EDIT: For data.frame
mydf <- data.frame(
V1 = c("a", "a", "a", "b", "c", "c", "d", "e",
"a", "a", "b", "b", "e", "e", "d", "d"),
V2 = c(1, 2, 3, 2, 4, 1, 3, 9,
4, 8, 10, 199, 2, 5, 4, 10),
stringsAsFactors=FALSE)
dplyr solution is one liner:
mydf %>% filter(V1!= lag(V1, default="1"))
# V1 V2
#1 a 1
#2 b 2
#3 c 4
#4 d 3
#5 e 9
#6 a 4
#7 b 10
#8 e 2
#9 d 4
post scriptum
lead(x,1) suggested by #Carl Witthoft iterates in reverse order.
leadit<-function(x) x!=lead(x, default="what")
rows <- leadit(mydf[ ,1])
mydf[rows, ]
# V1 V2
#3 a 3
#4 b 2
#6 c 1
#7 d 3
#8 e 9
#10 a 8
#12 b 199
#14 e 5
#16 d 10
With base R, I like funny algorithmics:
x <- c("a", "a", "a", "b", "c", "c", "d", "e", "a", "a", "b", "b", "b", "e", "e", "d", "d")
x[x!=c(x[-1], FALSE)]
#[1] "a" "b" "c" "d" "e" "a" "b" "e" "d"
Much as I like,... errr, love rle , here's a shootoff:
EDIT: Can't figure out exactly what's up with dplyr so I used dplyr::lead . I'm on OSX, R3.1.2, and latest dplyr from CRAN.

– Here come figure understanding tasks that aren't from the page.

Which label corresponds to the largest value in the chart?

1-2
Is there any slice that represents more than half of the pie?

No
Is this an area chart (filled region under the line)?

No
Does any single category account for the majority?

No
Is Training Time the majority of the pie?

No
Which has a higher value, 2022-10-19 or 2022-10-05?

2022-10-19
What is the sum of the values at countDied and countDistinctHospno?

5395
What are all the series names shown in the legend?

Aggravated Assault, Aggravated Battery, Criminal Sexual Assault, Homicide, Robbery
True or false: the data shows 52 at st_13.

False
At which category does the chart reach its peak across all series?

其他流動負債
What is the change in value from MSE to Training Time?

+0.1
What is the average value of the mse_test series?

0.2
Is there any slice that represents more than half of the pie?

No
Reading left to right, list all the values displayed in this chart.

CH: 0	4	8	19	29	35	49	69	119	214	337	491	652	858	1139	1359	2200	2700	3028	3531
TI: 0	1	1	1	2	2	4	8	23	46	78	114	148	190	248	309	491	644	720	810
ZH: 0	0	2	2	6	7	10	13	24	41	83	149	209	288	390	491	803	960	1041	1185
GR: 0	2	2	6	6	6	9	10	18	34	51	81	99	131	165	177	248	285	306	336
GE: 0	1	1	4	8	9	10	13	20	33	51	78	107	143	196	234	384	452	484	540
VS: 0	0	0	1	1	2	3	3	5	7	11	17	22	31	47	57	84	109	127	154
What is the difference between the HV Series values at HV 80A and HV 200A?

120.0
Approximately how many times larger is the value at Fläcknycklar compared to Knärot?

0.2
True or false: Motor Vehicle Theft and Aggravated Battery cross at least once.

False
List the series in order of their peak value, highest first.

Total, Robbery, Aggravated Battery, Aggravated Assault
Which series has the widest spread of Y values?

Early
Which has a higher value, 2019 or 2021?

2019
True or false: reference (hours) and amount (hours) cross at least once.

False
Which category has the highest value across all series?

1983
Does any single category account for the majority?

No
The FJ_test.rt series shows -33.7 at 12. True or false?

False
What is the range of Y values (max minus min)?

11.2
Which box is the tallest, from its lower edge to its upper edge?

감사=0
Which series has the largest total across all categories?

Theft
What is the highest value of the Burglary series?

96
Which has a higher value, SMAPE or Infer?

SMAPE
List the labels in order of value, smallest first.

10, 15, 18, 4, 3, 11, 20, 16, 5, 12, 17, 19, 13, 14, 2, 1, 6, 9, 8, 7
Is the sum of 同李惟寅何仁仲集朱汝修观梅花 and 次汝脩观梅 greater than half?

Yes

xlet<-sample(letters,1e5,rep=T)
rleit<-function(x) rle(x)$values
lagit<-function(x) x[x!=lead(x, default=1)]
tailit<-function(x) x[x!=c(tail(x,-1), tail(x,1))]
microbenchmark(rleit(xlet),lagit(xlet),tailit(xlet),times=20)
Unit: milliseconds
expr min lq median uq max neval
rleit(xlet) 27.43996 30.02569 30.20385 30.92817 37.10657 20
lagit(xlet) 12.44794 15.00687 15.14051 15.80254 46.66940 20
tailit(xlet) 12.48968 14.66588 14.78383 15.32276 55.59840 20
Tidyverse solution:
x <- scan(what = character(), text = "a a a b c c d e a a b b b e e d d")
x <- tibble(x)
x |>
mutate(id = consecutive_id(x)) |>
distinct(x, id)
In addition, if there is another column y associated with the consecutive values column, this solution allows some flexibility:
x <- scan(what = character(), text = "a a a b c c d e a a b b b e e d d")
x <- tibble(x, y = runif(length(x)))
x |>
group_by(id = consecutive_id(x)) |>
slice_min(y)
We can choose between the different slice functions, like slice_max, slice_min, slice_head, and slice_tail.
This Stack Overflow thread appeared in the second edition of R4DS, in the Numbers chapter of the book.